2/10/2013

Tacto

Se suponía que se encontrarían a la una y media de la madrugada en el callejón sin salida de siempre. Él con su traje desgastado y sucio. Ella con su vestido de flores azul, ese que le resaltaba los ojos y le hacía ver más coloradas las mejillas. Ella no llegaba. Él como siempre estaba puntual a la hora que ella había exigido verle o de ninguna manera lo haría. Se sentó entonces en una tabla trajinada por las horas y la inclemente lluvia, a suplicar que no volviera a cambiar el clima y que ella considerara ir. Dos cosas que con seguridad no conseguiría. Las horas pasaban y los nervios que sentía al principio se fueron menguando por la desesperación y desolación. Se suponía que llegaría, se darían un abrazo, hablarían del tiempo, el trabajo, sus vidas y después se marcharían cada uno por su lado, sin dar vuelta atrás, con una de esas sonrisa que da por terminado un ciclo. En lo más profundo de su ser sabía que eso no iba a pasar, nunca por su parte. Ella había significado todo y nada de lo que él conocía. Y a pesar de los años, las fuertes discusiones y diferencias que obligaron una separación, seguía sintiéndose como en aquel entonces. Sacó su billetera y como el más romántico para su época buscó una fotografía arrugada. La miro varios segundos sin apartar la mirada acariciándola como si tuviera vida propia. 
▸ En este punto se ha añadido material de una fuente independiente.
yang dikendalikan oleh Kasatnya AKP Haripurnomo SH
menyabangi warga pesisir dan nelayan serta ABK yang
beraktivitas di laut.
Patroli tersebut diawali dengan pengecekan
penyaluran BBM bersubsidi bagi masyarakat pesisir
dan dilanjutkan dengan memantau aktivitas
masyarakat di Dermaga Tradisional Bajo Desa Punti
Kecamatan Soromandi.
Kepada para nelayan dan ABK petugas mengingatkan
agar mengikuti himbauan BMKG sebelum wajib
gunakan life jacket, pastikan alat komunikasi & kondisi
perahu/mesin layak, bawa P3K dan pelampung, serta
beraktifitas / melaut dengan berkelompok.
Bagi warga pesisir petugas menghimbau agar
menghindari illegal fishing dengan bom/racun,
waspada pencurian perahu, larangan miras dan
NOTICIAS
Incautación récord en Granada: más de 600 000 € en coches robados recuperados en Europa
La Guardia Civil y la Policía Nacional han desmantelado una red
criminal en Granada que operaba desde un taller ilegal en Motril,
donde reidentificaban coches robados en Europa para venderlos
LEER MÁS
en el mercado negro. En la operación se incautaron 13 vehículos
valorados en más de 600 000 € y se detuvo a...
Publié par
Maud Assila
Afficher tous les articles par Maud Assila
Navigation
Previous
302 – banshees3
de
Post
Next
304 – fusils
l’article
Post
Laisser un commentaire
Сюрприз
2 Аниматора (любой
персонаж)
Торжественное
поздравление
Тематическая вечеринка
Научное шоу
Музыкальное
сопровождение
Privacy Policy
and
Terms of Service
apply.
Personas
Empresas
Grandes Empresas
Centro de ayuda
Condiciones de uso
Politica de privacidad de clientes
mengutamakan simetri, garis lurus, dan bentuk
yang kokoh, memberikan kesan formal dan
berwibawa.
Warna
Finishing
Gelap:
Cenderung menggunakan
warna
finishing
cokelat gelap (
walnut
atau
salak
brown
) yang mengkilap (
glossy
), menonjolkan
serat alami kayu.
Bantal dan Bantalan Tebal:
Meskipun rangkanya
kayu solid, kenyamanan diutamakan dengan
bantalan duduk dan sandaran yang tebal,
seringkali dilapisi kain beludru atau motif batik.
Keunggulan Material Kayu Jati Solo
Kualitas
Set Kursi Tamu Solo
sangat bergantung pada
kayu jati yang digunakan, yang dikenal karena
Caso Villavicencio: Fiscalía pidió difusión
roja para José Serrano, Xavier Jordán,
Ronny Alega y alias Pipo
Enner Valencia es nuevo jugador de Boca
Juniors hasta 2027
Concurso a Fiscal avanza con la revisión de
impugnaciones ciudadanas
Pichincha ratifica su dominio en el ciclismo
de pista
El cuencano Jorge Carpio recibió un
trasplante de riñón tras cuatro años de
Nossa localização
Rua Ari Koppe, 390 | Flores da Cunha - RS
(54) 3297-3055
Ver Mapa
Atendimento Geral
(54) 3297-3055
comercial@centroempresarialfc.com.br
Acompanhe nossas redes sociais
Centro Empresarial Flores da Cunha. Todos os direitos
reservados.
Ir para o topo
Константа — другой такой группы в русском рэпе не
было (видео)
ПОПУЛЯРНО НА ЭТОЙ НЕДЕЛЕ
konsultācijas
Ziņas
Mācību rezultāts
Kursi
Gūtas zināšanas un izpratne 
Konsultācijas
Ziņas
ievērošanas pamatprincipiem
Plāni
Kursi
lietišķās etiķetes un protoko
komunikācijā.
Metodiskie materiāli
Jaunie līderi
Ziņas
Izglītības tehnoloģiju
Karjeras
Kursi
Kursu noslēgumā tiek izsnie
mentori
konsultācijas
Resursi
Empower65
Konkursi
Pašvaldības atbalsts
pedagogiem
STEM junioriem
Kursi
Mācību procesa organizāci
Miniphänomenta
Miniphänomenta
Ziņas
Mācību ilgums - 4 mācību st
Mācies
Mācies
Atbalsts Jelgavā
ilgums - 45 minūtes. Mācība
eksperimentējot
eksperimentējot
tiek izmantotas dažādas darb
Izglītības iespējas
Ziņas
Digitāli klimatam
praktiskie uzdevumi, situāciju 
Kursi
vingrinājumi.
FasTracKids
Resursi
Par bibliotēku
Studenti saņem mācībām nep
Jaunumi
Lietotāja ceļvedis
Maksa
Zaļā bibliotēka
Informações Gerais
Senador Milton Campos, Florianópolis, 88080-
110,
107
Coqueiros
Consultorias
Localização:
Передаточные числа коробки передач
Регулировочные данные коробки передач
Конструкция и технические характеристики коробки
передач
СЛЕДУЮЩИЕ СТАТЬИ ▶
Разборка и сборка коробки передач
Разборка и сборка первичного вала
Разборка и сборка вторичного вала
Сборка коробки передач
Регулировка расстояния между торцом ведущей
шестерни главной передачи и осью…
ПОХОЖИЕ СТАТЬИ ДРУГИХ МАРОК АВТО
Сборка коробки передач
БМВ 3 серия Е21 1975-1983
Jugaban con sus dedos y sus rostro. Se sentaron uno frente al otro en cojines gigantes y con los ojos vendados para estimular los sentidos. Él ponía sus manos en la cabeza de ella y empezaba a reconocer el camino. Deslizaba lento, muy lento los pulgares por su frente, con la cautela del desorientado, previniendo cualquier reacción que de ella pudiera obtener. No hablaban, no decían nada con palabras que puedan ser reconocidas o sonidos susceptibles a una traducción sin sonrojar a cualquiera. Sus corazones latían a un ritmo cálido; la atmósfera cambiaba, se hacía acogedora entre corrientes de aire frío. Dibujaba cosas en su frente antes de pasar a las cejas. Escribía en braille y ella reía bajito procurando disimular. Se tomaba el tiempo para sentir esa textura fina que había bajo sus dedos. Bajaba de repente a la punta de la nariz, aún fría, para calentarla en milésimas de segundo. Sentía tabique y cartílago como una extensión de sí mismo. Condicionaba la respiración de ella con la agilidad de sus manos. Volvía a la frente, despeinaba las cejas como si fueran árboles sin talar. Las movía de un lado para otro haciendo las veces de viento sin melodía. Simulaba sus ojos; misteriosos, frustrantes, caóticos, fascinantes, deseables; manjar de dioses que decían tanto cuando querían, que sentían cosas que jamás serán explicadas con un pequeño vistazo; causa y dicha de temblores interminables y fatigas consagradas. Esos ojos siempre fueron la debilidad de su frágil alma. Sus pestañas eran interminables y él las contaba una a una con sus dedos. Con paciencia. Su tersa piel, las bolsas bajo sus ojos un poco ásperas, sus mejillas decoloradas y la boca; esos labios... Él no se cansaba y repasaba y jugaba de arriba a abajo de un lado a otro, en diagonal o en círculos. La recorría toda. Músculo por músculo como si fuera interminable. Dibujaba canciones, leía poesía y nadie decía una palabra. 


Era su obsesión; sus obsesiones. Se movían de un lado para otro dentro de su cabeza para hallar el sentido que merecen los sentidos, las emociones, las sensaciones que lo albergaban. Y eso era ese rostro, eso decía la fotografía que miraba con nostalgia y que ya no sabía dónde meterse, qué hacer. 
Ella no llegaba y él se consumía a sí mismo, se transportaba, se reconocía en aquella habitación de la que jamás debió salir y volvía a desconocerse en el mismo acto.